Von Svenja Üing | 16.06.2006
    Harald Schnitzler:
    " Huppla, endlich mal was Leichtes, das kommt da drüben hin. Da sind noch ein paar alte Fotos von uns. Klasse. Dann kommt das dahin. - Ihr Bücher sollt stehen! - Und den tun wir dahin. - So, sieht doch schon fast wohnlich aus."

    Die Wände sind tapeziert, der Linoleumboden liegt und die Bücher-Regale sind aufgebaut. Nur der Telefonanschluss und die Elektrik fehlen noch. Sechs Monate hat Harald Schnitzler in die Renovierung investiert - alles in Eigenarbeit, auch um Geld zu sparen. Jetzt können er und seine Frau Andrea das neue Büro endlich beziehen:

    " Schön! Also wir haben hier zwei schöne Fenster, ein großes und ein bisschen kleineres. Und das ist eine Steigerung von mindestens 200 Prozent gegenüber meinem alten - ja Büro kann man nicht sagen - Schreibloch. Es ist hell, es ist warm, es hat nur eine Tür, die man zumachen kann."

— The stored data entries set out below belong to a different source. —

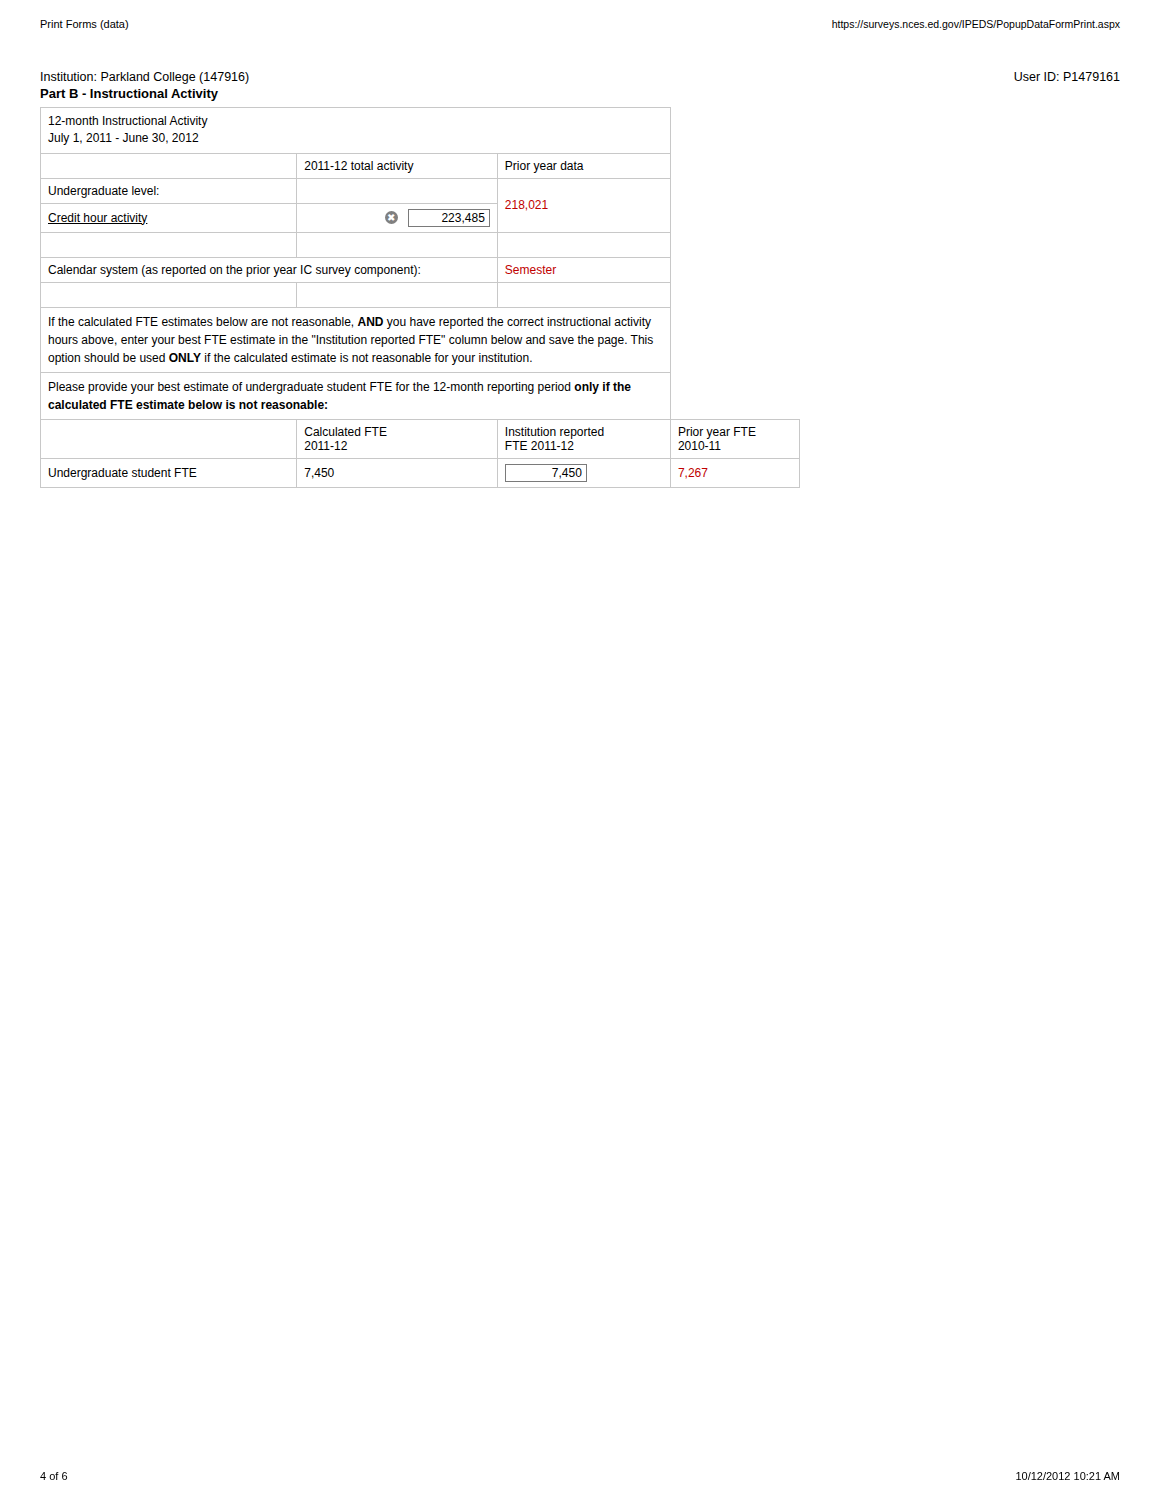Print Forms (data)
https://surveys.nces.ed.gov/IPEDS/PopupDataFormPrint.aspx
Institution: Parkland College (147916)
User ID: P1479161
Part B - Instructional Activity
| 12-month Instructional Activity July 1, 2011 - June 30, 2012 |
| | 2011-12 total activity | Prior year data |
| Undergraduate level: | | 218,021 |
| Credit hour activity | ✖ 223,485 |
| Calendar system (as reported on the prior year IC survey component): | Semester |
| If the calculated FTE estimates below are not reasonable, AND you have reported the correct instructional activity hours above, enter your best FTE estimate in the "Institution reported FTE" column below and save the page. This option should be used ONLY if the calculated estimate is not reasonable for your institution. |
| Please provide your best estimate of undergraduate student FTE for the 12-month reporting period only if the calculated FTE estimate below is not reasonable: |
| | Calculated FTE 2011-12 | Institution reported FTE 2011-12 | Prior year FTE 2010-11 |
| Undergraduate student FTE | 7,450 | 7,450 | 7,267 |
4 of 6
10/12/2012 10:21 AM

    Jetzt wird es leichter, sich auf das Wesentliche zu konzentrieren, hofft der 45-Jährige: seine Selbstständigkeit als Kostenanalytiker in der Automobilbranche. Vorher war die Ablenkung zu groß: seine vier Kinder, das jüngste ist zweieinhalb, der Umbau des ehemaligen Bauernhofes, die Scheidung von seiner ersten Frau - das alles kostet Zeit.

    " Das heißt also auf gut Deutsch gesagt, meine Selbstständigkeit betreibe ich momentan nebenbei. Und das ist gefährlich. Denn ich bin seit dem 1.4. arbeitslos - oder Arbeit suchend - das ist eine Menge Zeit. Und wenn ich genau angucke, was ich bis jetzt gemacht habe, das hätte ich sicherlich in einer Woche durchziehen können. Ja, sagen wir mal zwei Wochen."

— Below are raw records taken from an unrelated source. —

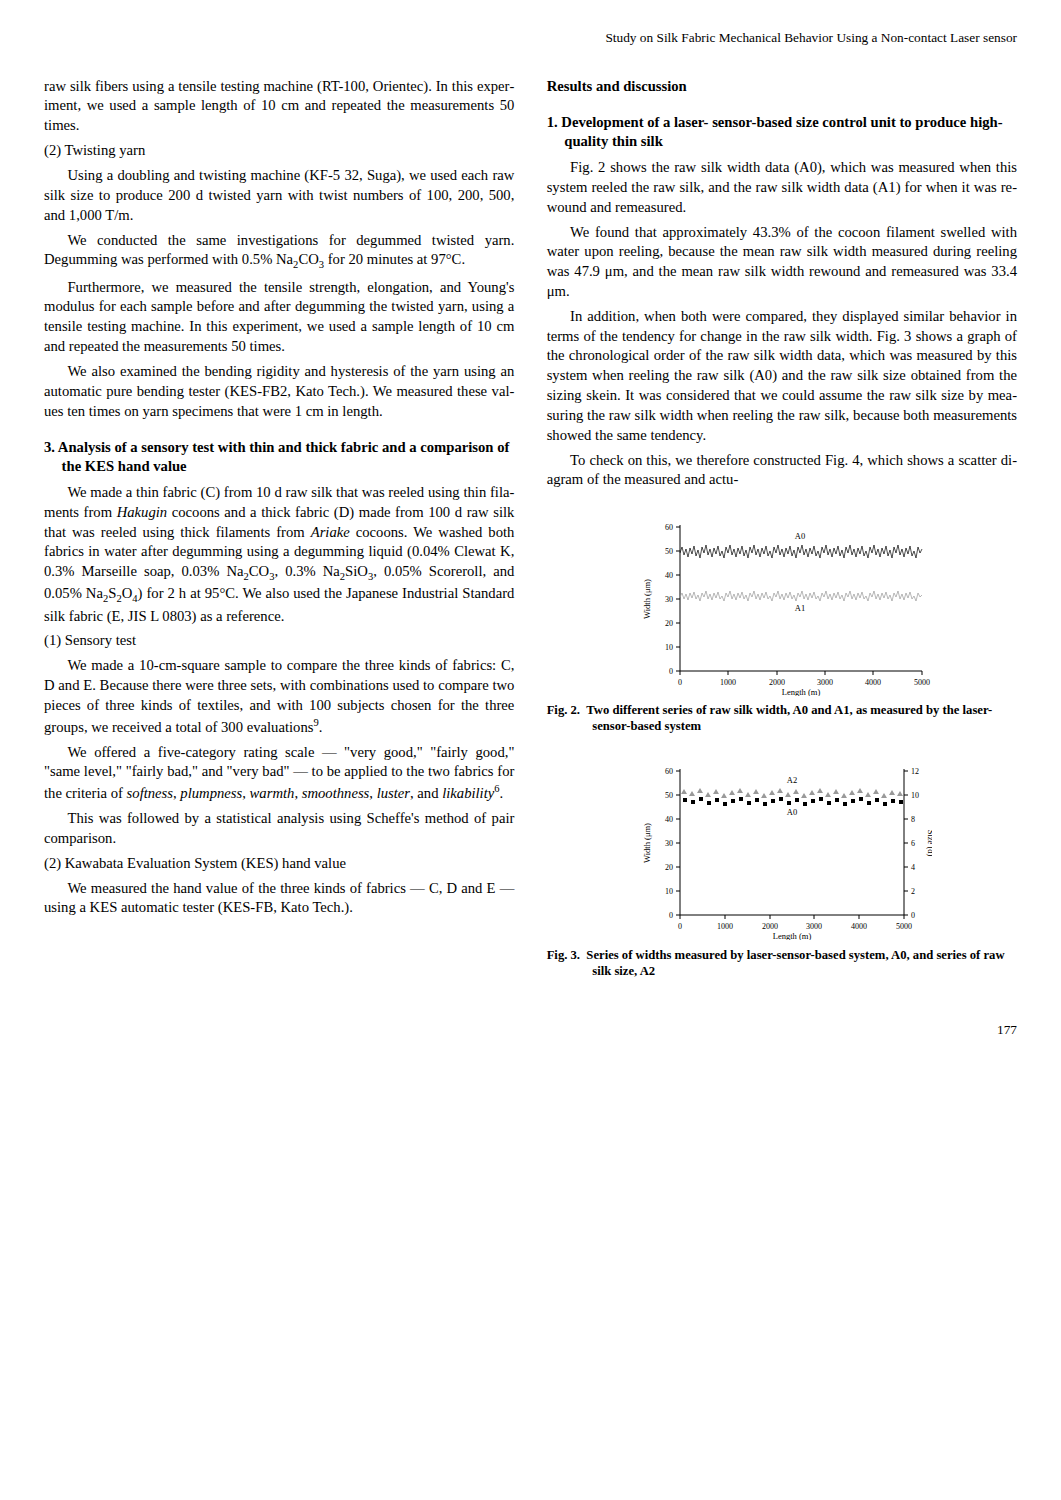Study on Silk Fabric Mechanical Behavior Using a Non-contact Laser sensor
raw silk fibers using a tensile testing machine (RT-100, Orientec). In this experiment, we used a sample length of 10 cm and repeated the measurements 50 times.
(2) Twisting yarn
Using a doubling and twisting machine (KF-5 32, Suga), we used each raw silk size to produce 200 d twisted yarn with twist numbers of 100, 200, 500, and 1,000 T/m.
We conducted the same investigations for degummed twisted yarn. Degumming was performed with 0.5% Na2CO3 for 20 minutes at 97°C.
Furthermore, we measured the tensile strength, elongation, and Young's modulus for each sample before and after degumming the twisted yarn, using a tensile testing machine. In this experiment, we used a sample length of 10 cm and repeated the measurements 50 times.
We also examined the bending rigidity and hysteresis of the yarn using an automatic pure bending tester (KES-FB2, Kato Tech.). We measured these values ten times on yarn specimens that were 1 cm in length.
3. Analysis of a sensory test with thin and thick fabric and a comparison of the KES hand value
We made a thin fabric (C) from 10 d raw silk that was reeled using thin filaments from Hakugin cocoons and a thick fabric (D) made from 100 d raw silk that was reeled using thick filaments from Ariake cocoons. We washed both fabrics in water after degumming using a degumming liquid (0.04% Clewat K, 0.3% Marseille soap, 0.03% Na2CO3, 0.3% Na2SiO3, 0.05% Scoreroll, and 0.05% Na2S2O4) for 2 h at 95°C. We also used the Japanese Industrial Standard silk fabric (E, JIS L 0803) as a reference.
(1) Sensory test
We made a 10-cm-square sample to compare the three kinds of fabrics: C, D and E. Because there were three sets, with combinations used to compare two pieces of three kinds of textiles, and with 100 subjects chosen for the three groups, we received a total of 300 evaluations9.
We offered a five-category rating scale — "very good," "fairly good," "same level," "fairly bad," and "very bad" — to be applied to the two fabrics for the criteria of softness, plumpness, warmth, smoothness, luster, and likability6.
This was followed by a statistical analysis using Scheffe's method of pair comparison.
(2) Kawabata Evaluation System (KES) hand value
We measured the hand value of the three kinds of fabrics — C, D and E — using a KES automatic tester (KES-FB, Kato Tech.).
Results and discussion
1. Development of a laser- sensor-based size control unit to produce high-quality thin silk
Fig. 2 shows the raw silk width data (A0), which was measured when this system reeled the raw silk, and the raw silk width data (A1) for when it was rewound and remeasured.
We found that approximately 43.3% of the cocoon filament swelled with water upon reeling, because the mean raw silk width measured during reeling was 47.9 μm, and the mean raw silk width rewound and remeasured was 33.4 μm.
In addition, when both were compared, they displayed similar behavior in terms of the tendency for change in the raw silk width. Fig. 3 shows a graph of the chronological order of the raw silk width data, which was measured by this system when reeling the raw silk (A0) and the raw silk size obtained from the sizing skein. It was considered that we could assume the raw silk size by measuring the raw silk width when reeling the raw silk, because both measurements showed the same tendency.
To check on this, we therefore constructed Fig. 4, which shows a scatter diagram of the measured and actu-
0 10 20 30 40 50 60 0 1000 2000 3000 4000 5000 Length (m) Width (μm) A0 A1
Fig. 2. Two different series of raw silk width, A0 and A1, as measured by the laser-sensor-based system
0 10 20 30 40 50 60 0 2 4 6 8 10 12 0 1000 2000 3000 4000 5000 Length (m) Width (μm) Size (d) A2 A0
Fig. 3. Series of widths measured by laser-sensor-based system, A0, and series of raw silk size, A2
177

    Die Überwindung der bürokratischen Hürden auf dem Weg in die Selbstständigkeit verlangt besonders viel Geduld. Allein der Antrag auf Arbeitslosengeld, die Voraussetzung fürs Überbrückungsgeld, dauert mittlerweile schon zweieinhalb Monate.

    " Man fängt an zu lachen, so ein bisschen Hysterie kommt da auf, denn es ist wahnsinnig. Also für diesen Antrag bin ich jetzt viermal beim Arbeitsamt gewesen. Da geht Zeit drauf, da geht Benzin drauf - und Nerven."

    Die meiste Zeit investiert das Ehepaar Schnitzler momentan jedoch in die berufliche Selbstständigkeit von Andrea Detjen-Schnitzler. Auch sie hat 2004 am GiT-Prozess teilgenommen und "Art of Garden" gegründet. Auf Garten-Ausstellungen und im Internet verkauft sie seither nützliche Garten-Accessoires: Nistkästen, Vogeltränken, Schneckenfallen.

    " So, einmal umschließen. Da sind unsere schönen Weinkisten, da muss man immer aufpassen, dass die einem nicht gleich entgegen fallen, obwohl das alles sehr gut geladen ist. Hier sehen wir die Wespenfallen. So ein paar gusseiserne Artikel schimmern hier durch."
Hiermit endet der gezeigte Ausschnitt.